▶ **Trecho da página**
........
O tsujigiri foi uma prática aceita em algum momento longíquo da história japonesa. Contudo, o espírito dos tempos leva à reflexão e ao amadurecimento. Aquilo que era importante no passado, cede lugar a uma finalidade mais nobre e adequada aos tempo modernos. Mais recentemente, também eram comuns os constantes duelos entre escolas, onde cada praticante tentava provar sua técnica por meio de desafios. Hoje em dia, o duelo é retórico: infinitas acusações de internautas no formato "holier than thou", em que praticantes de diferentes escolas tentam desbancar outras artes marciais como profetas do que funciona e do que não funciona.
........
▶ **Conjunto de tarefas**
a – Segundo o trecho da página, de que forma ocorre hoje o duelo entre praticantes de diferentes escolas?
b – Liste as práticas mencionadas no trecho da página, indicando para cada uma o período a que o texto a associa.

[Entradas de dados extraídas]
........
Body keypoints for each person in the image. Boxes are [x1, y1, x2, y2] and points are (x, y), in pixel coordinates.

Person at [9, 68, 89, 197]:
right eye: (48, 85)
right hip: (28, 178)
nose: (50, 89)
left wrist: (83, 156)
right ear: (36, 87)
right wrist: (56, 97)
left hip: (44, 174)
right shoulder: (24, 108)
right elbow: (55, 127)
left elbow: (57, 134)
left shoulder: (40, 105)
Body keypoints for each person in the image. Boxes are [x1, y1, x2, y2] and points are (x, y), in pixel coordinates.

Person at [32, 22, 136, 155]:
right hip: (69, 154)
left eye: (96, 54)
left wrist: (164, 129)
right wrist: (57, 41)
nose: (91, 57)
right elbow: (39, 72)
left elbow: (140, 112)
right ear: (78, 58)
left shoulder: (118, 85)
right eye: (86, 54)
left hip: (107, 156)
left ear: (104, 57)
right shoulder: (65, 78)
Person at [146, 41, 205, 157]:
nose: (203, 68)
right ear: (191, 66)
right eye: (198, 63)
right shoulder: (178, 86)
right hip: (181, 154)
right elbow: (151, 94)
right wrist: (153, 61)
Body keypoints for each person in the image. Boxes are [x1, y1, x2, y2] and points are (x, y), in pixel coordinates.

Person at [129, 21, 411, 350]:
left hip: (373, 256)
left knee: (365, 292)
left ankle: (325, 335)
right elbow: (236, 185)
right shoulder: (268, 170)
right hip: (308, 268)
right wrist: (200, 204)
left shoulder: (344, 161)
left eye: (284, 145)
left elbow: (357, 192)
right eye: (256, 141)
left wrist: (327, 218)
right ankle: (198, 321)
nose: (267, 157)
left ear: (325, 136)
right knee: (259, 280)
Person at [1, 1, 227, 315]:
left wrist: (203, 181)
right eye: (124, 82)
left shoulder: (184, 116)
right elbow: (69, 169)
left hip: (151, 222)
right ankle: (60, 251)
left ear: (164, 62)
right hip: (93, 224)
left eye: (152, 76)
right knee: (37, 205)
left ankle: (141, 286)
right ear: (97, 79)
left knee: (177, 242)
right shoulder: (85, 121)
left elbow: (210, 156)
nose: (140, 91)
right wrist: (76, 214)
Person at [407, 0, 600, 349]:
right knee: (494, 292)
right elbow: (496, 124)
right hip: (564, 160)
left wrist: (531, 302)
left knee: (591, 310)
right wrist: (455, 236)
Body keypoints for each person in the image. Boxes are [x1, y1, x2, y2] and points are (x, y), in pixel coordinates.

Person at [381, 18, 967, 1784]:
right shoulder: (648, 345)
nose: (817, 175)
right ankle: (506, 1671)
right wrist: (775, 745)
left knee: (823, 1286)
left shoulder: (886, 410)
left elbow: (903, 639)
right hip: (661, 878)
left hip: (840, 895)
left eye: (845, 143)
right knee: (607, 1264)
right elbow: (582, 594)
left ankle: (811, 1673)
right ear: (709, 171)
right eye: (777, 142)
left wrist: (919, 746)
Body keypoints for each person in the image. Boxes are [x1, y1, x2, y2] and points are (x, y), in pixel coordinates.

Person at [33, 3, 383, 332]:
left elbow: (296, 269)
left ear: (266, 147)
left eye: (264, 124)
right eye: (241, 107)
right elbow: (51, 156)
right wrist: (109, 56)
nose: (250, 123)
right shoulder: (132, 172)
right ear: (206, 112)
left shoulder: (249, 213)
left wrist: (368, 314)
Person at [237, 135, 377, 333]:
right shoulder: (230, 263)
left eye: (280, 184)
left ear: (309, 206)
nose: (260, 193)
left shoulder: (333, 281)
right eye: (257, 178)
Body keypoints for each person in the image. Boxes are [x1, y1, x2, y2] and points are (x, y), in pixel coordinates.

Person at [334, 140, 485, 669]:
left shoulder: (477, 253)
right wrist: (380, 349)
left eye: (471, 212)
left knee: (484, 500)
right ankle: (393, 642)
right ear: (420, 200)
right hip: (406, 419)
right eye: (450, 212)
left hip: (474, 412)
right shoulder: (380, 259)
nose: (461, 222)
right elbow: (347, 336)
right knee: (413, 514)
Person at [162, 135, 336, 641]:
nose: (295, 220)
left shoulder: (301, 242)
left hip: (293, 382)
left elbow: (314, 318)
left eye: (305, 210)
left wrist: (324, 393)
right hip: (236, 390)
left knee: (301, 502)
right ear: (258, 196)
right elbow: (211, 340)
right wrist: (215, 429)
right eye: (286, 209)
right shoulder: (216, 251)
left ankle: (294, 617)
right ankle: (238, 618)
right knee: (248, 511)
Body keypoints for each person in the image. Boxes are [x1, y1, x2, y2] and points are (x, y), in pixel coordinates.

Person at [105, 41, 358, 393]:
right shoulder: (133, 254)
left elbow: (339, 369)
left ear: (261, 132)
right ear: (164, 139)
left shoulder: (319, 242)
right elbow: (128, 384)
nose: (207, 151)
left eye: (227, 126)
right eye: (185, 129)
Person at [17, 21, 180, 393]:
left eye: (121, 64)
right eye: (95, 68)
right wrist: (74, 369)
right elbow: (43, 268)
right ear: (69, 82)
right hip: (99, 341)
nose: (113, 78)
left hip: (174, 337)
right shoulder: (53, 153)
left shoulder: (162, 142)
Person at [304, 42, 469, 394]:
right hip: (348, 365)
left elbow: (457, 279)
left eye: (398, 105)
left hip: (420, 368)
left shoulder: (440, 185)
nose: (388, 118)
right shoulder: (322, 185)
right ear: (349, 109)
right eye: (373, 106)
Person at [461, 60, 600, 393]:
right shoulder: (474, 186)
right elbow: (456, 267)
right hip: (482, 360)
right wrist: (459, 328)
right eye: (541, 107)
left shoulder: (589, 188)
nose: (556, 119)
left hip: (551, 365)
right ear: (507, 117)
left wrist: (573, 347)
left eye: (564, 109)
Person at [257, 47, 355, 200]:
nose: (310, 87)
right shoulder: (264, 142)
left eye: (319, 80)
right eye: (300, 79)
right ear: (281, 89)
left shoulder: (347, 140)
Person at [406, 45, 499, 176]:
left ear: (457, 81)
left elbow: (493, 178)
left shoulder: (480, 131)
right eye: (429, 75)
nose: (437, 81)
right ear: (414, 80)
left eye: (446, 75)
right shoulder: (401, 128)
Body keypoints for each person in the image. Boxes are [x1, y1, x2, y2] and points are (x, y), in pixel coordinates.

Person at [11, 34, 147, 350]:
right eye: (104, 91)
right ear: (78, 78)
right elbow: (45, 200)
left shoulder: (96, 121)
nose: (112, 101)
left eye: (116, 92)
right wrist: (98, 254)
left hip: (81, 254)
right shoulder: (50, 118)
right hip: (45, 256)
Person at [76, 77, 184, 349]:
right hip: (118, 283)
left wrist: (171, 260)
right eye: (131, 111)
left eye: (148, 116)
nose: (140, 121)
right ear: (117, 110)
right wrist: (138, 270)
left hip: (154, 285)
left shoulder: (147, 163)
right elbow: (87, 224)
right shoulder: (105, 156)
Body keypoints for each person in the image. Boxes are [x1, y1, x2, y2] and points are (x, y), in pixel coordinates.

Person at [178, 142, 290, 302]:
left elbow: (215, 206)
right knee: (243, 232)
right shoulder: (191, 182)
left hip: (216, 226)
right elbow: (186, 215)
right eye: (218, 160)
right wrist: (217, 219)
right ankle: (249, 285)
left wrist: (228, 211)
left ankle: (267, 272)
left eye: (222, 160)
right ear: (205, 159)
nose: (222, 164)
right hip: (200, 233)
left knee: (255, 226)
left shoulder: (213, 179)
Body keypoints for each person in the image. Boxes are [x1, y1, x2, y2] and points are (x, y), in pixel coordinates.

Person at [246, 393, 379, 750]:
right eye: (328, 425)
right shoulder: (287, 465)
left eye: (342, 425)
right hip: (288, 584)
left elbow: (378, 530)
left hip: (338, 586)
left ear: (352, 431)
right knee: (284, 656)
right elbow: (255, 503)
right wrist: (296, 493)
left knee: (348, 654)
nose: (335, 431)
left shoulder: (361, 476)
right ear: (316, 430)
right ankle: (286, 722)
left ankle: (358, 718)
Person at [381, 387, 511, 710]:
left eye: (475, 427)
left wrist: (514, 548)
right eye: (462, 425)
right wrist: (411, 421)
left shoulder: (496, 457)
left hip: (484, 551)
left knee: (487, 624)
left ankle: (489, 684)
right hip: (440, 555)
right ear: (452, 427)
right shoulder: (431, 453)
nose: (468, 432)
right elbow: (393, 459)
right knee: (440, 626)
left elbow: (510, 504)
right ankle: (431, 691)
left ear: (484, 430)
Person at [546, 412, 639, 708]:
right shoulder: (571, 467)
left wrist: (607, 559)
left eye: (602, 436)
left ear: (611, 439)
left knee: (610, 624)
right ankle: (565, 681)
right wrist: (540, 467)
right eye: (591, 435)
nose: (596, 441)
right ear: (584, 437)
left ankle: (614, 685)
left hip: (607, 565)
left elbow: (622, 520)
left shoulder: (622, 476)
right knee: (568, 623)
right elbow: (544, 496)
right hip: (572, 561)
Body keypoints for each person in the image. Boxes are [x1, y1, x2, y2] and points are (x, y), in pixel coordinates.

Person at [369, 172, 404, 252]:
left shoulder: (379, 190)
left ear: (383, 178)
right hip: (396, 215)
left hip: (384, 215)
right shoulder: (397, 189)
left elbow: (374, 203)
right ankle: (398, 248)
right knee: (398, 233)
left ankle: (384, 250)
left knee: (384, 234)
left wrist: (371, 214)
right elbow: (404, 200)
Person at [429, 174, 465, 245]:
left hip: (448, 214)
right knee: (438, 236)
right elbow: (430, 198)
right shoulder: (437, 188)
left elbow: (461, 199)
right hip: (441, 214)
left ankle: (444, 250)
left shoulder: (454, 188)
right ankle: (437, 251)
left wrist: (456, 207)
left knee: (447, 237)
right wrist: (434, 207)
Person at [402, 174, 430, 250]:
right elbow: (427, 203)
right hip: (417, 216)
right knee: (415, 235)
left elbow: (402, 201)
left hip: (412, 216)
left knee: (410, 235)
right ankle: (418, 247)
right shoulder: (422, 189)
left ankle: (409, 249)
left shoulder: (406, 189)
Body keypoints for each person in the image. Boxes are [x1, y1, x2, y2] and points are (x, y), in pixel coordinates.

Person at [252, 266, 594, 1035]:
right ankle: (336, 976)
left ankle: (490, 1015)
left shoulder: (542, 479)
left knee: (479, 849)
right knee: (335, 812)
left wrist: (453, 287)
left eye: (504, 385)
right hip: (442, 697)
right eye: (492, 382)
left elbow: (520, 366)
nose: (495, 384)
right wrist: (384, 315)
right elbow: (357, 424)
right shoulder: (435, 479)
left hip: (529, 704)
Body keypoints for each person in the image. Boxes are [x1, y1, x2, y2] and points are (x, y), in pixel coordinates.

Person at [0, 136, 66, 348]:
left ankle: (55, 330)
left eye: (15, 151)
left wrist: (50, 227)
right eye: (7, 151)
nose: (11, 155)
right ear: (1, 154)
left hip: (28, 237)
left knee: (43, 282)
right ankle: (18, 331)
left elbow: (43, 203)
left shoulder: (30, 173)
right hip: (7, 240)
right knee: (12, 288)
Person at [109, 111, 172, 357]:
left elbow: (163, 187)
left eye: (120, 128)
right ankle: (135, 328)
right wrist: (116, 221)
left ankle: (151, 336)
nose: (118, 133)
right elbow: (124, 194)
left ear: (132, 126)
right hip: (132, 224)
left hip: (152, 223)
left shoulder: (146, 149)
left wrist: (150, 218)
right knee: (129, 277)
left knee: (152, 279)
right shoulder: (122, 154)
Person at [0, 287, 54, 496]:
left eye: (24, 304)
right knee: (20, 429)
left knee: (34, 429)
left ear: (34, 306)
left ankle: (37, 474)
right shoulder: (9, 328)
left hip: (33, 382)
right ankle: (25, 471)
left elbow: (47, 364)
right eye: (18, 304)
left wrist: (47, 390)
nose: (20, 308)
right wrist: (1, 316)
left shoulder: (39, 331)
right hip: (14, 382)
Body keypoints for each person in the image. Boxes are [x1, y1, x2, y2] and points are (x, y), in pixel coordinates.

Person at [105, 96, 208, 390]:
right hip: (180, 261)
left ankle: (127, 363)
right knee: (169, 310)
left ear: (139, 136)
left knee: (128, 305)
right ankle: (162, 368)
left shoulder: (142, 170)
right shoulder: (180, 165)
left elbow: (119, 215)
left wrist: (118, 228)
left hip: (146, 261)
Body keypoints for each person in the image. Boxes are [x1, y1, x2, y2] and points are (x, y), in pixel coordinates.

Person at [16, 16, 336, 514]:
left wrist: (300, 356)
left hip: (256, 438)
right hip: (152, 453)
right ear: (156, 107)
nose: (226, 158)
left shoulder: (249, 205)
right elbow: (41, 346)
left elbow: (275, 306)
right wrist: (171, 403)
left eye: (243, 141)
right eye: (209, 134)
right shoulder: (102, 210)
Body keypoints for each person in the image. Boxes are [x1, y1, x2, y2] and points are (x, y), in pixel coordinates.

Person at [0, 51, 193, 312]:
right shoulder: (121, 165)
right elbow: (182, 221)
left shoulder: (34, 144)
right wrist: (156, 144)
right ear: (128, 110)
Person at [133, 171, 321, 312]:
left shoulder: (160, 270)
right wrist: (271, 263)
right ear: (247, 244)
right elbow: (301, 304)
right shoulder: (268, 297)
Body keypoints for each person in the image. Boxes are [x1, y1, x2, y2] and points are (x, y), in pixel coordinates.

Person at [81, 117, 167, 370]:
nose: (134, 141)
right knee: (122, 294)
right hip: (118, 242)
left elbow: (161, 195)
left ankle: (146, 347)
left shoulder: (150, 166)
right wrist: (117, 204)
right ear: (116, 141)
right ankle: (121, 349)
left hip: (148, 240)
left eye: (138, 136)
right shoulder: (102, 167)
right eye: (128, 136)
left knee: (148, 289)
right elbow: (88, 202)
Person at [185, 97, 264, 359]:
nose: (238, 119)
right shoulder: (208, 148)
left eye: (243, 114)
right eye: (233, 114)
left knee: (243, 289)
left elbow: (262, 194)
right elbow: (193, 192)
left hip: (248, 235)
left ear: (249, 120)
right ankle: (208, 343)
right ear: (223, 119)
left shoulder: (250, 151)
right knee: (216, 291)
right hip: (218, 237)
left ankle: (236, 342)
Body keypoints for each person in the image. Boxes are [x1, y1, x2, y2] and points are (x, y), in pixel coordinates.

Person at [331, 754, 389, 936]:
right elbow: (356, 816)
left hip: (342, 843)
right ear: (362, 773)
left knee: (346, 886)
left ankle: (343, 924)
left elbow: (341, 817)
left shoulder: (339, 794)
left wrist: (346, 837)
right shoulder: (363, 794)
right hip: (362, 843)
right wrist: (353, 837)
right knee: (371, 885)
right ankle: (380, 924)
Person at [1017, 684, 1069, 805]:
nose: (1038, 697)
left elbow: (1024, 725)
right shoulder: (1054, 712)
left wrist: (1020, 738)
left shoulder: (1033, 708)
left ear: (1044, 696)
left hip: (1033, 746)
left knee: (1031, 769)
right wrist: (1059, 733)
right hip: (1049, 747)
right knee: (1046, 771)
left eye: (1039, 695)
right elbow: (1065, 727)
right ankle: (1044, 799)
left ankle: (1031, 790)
........
▶ **Respostas das tarefas**
a – O duelo é retórico, com infinitas acusações de internautas no formato "holier than thou".

b –
- Tsujigiri: prática aceita em algum momento longíquo da história japonesa.
- Duelos constantes entre escolas, com desafios para provar a técnica: mais recentemente.
- Duelo retórico, com acusações de internautas no formato "holier than thou": hoje em dia.